I have to show, using induction, that $2^{4^n}+5$ is divisible by $21$. It is supposed to be a standard exercise, but no matter what I try, I get to a point where I have to use two more inductions.
For example, here is one of the things I tried:
Assuming that $21 |2^{4^k}+5$, we have to show that $21 |2^{4^{k+1}}+5$.
Now, $2^{4^{k+1}}+5=2^{4\cdot 4^k}+5=2^{4^k+3\cdot 4^k}+5=2^{4^k}2^{3\cdot 4^k}+5=2^{4^k}2^{3\cdot 4^k}+5+5\cdot 2^{3\cdot 4^k}-5\cdot 2^{3\cdot 4^k}=2^{3\cdot 4^k}(2^{4^k}+5)+5(1-2^{3\cdot 4^k})$.
At this point, the only way out (as I see it) is to prove (using another induction) that $21|5(1-2^{3\cdot 4^k})$. But when I do that, I get another term of this sort, and another induction.
I also tried proving separately that $3 |2^{4^k}+5$ and $7 |2^{4^k}+5$. The former is OK, but the latter is again a double induction.

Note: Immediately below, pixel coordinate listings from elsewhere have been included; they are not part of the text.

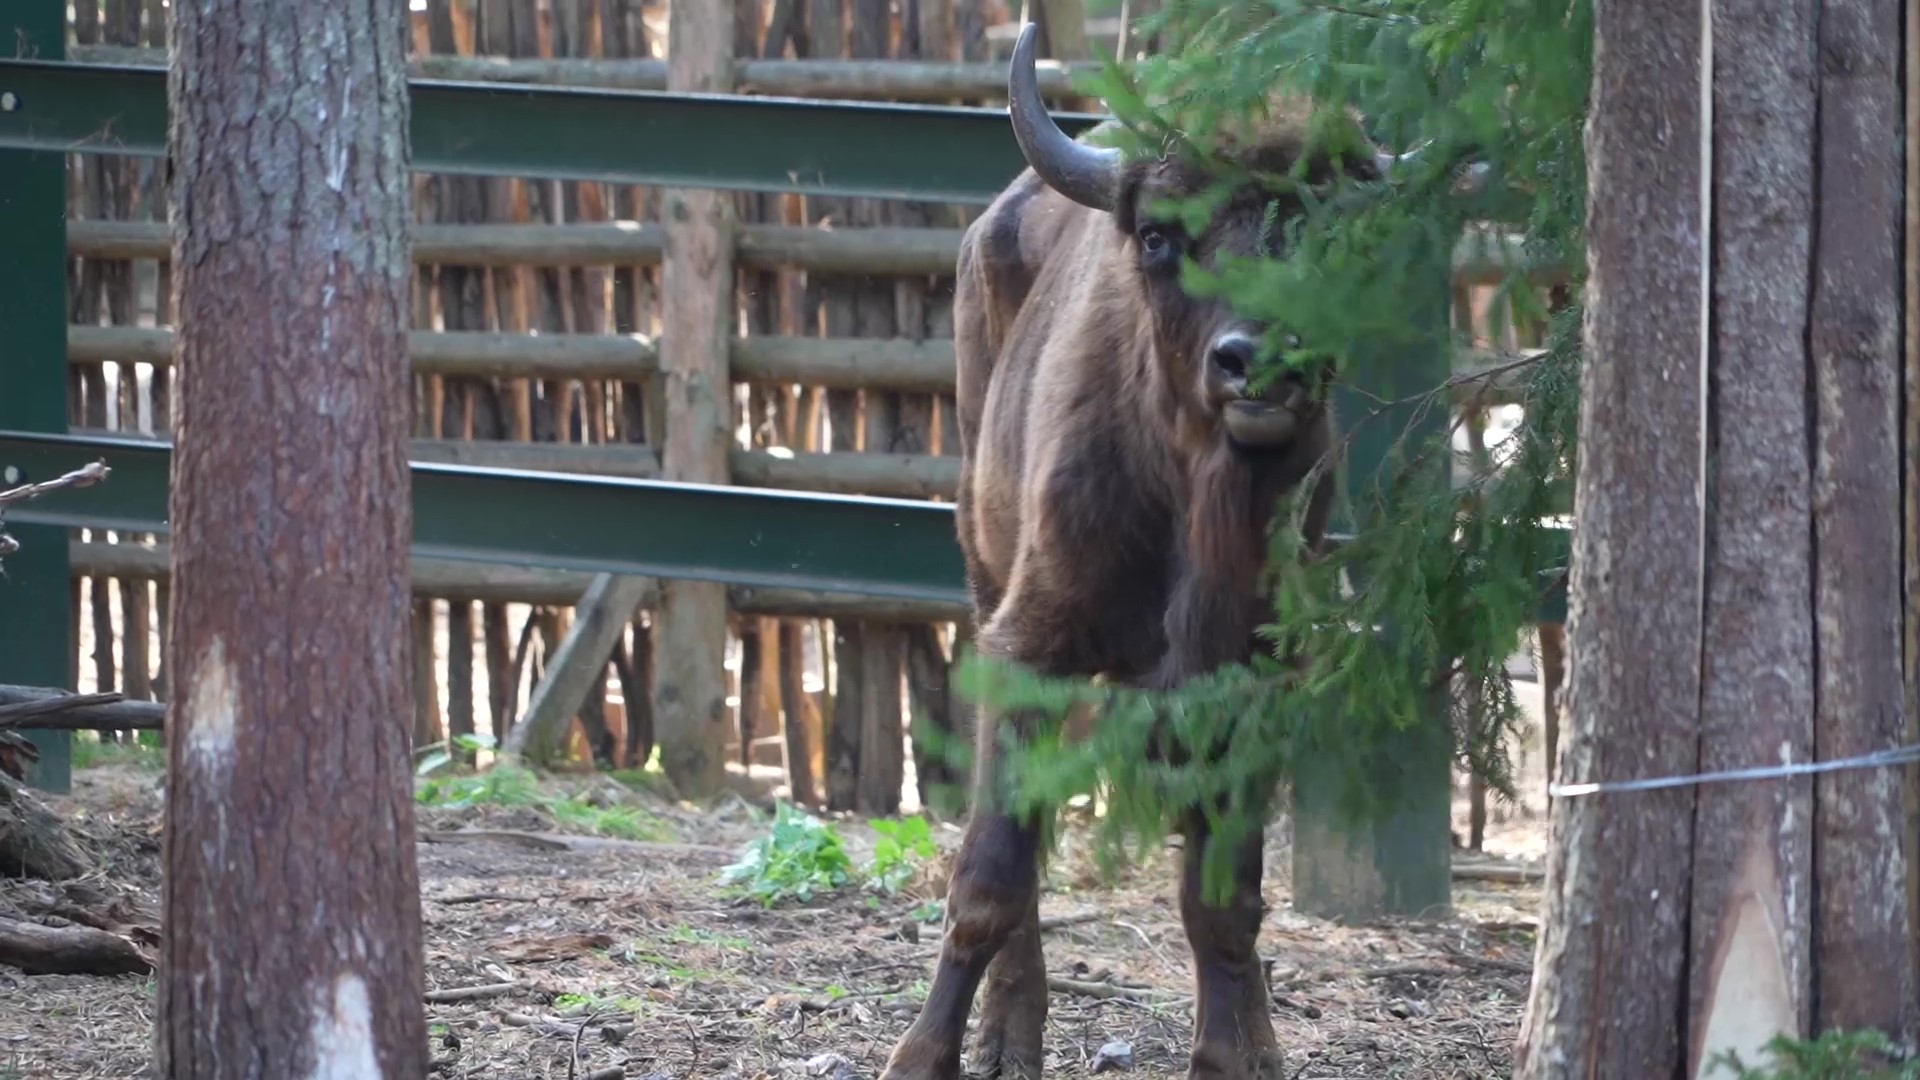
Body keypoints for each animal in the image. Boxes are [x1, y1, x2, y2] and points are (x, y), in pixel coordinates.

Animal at [879, 23, 1436, 1076]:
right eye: (1161, 236)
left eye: (1326, 228)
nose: (1258, 362)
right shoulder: (1030, 650)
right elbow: (991, 879)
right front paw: (922, 1057)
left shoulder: (1247, 682)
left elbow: (1225, 901)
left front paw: (1232, 1055)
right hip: (984, 564)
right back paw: (1009, 1038)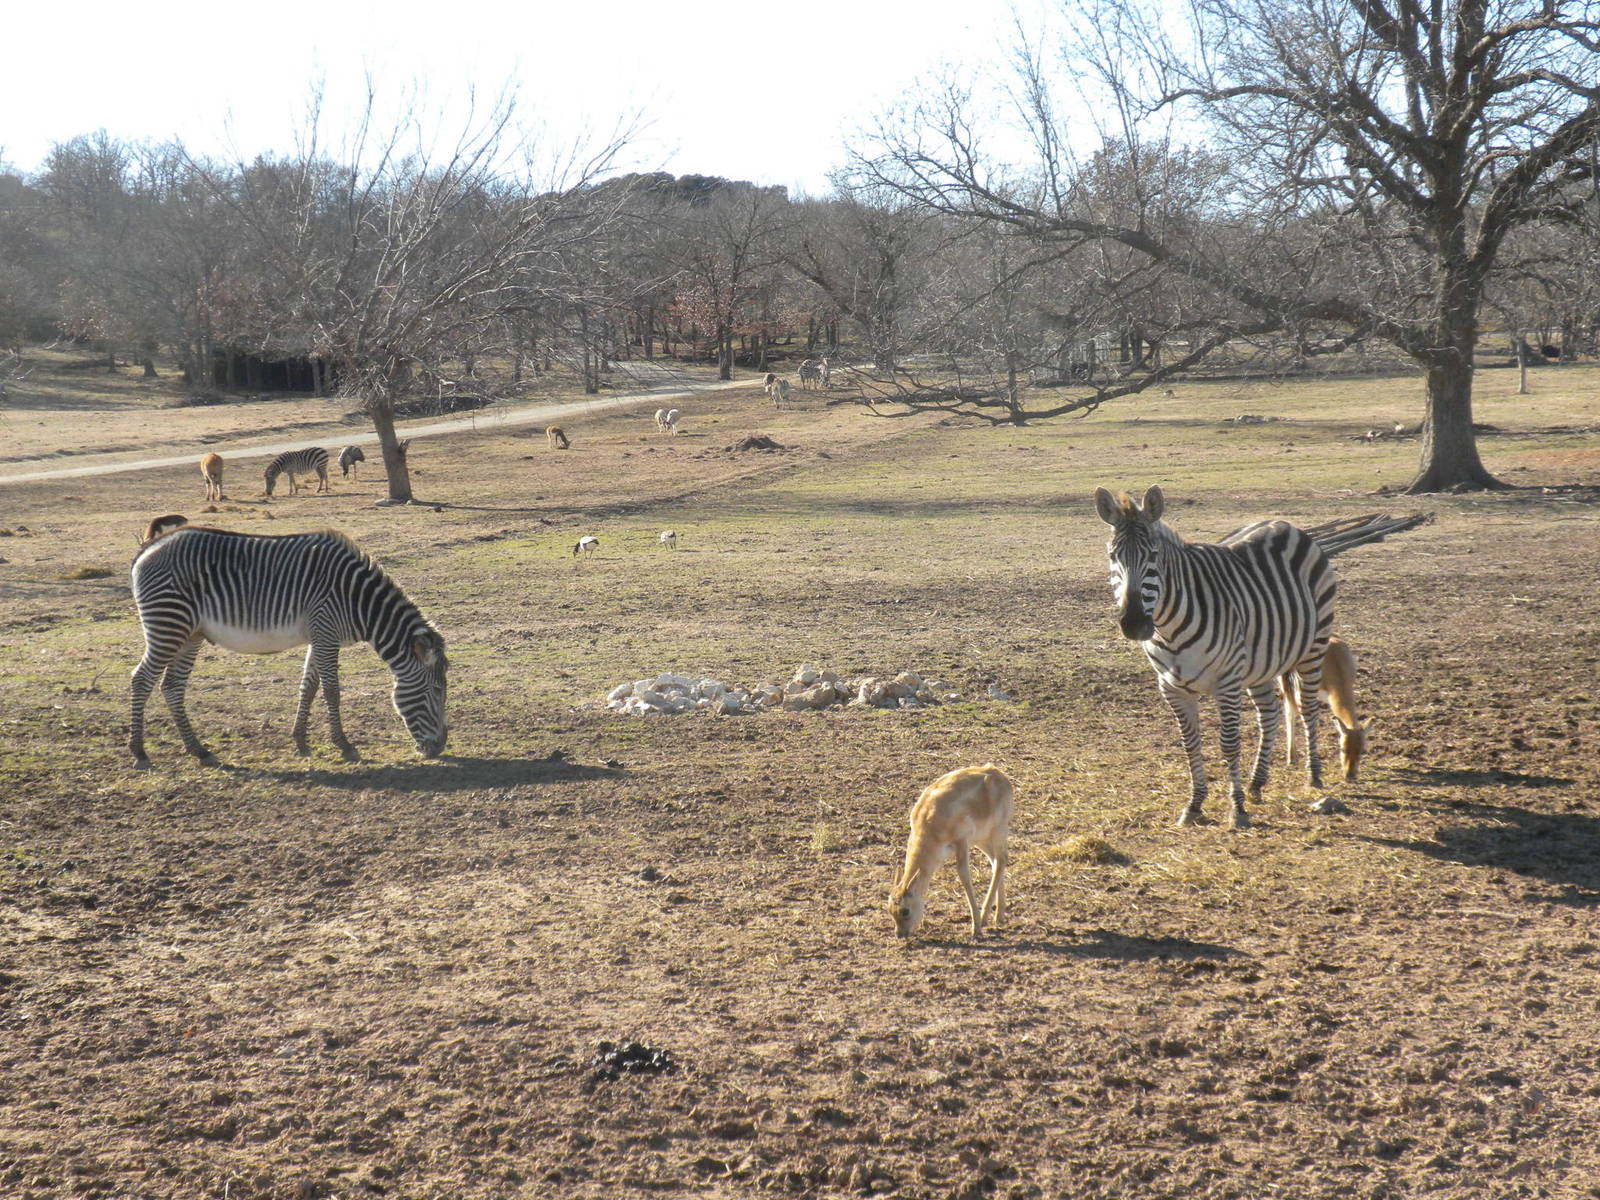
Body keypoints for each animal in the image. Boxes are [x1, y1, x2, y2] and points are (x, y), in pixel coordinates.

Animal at [128, 526, 447, 767]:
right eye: (436, 691)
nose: (440, 748)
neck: (360, 601)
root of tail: (147, 550)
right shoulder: (327, 634)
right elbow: (332, 692)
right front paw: (344, 745)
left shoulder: (319, 637)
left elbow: (309, 687)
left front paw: (301, 741)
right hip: (168, 625)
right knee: (141, 679)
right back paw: (139, 751)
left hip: (189, 634)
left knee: (172, 686)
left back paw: (198, 750)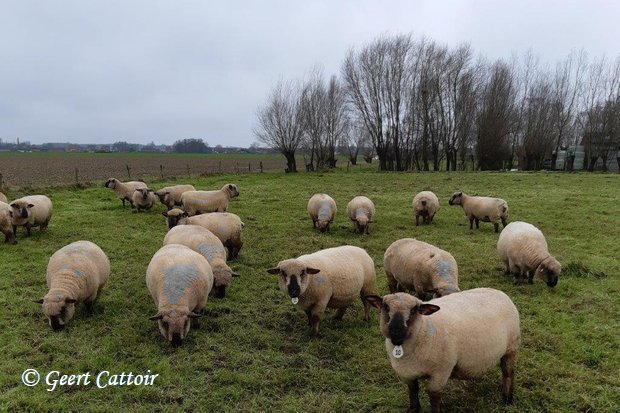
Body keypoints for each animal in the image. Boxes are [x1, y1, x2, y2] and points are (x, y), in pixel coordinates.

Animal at [366, 288, 520, 410]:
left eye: (414, 310)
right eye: (386, 307)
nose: (396, 332)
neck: (423, 328)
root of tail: (498, 291)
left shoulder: (440, 372)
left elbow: (434, 396)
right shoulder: (407, 375)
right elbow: (413, 392)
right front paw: (413, 409)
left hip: (511, 349)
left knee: (508, 373)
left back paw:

Is there an easier way of doing this?
Thank you!
EDIT
By an "easier way" I still mean a way using induction, but only once (or at most twice). Maybe add and subtract something different than what I did?...
Just to put it all in a context: a daughter of a friend got this exercise in her very first HW assignment, after a lecture about induction which included only the most basic examples. I tried helping her, but I can't think of a solution suitable for this stage of the course. That's why I thought that there should be a trick I am missing...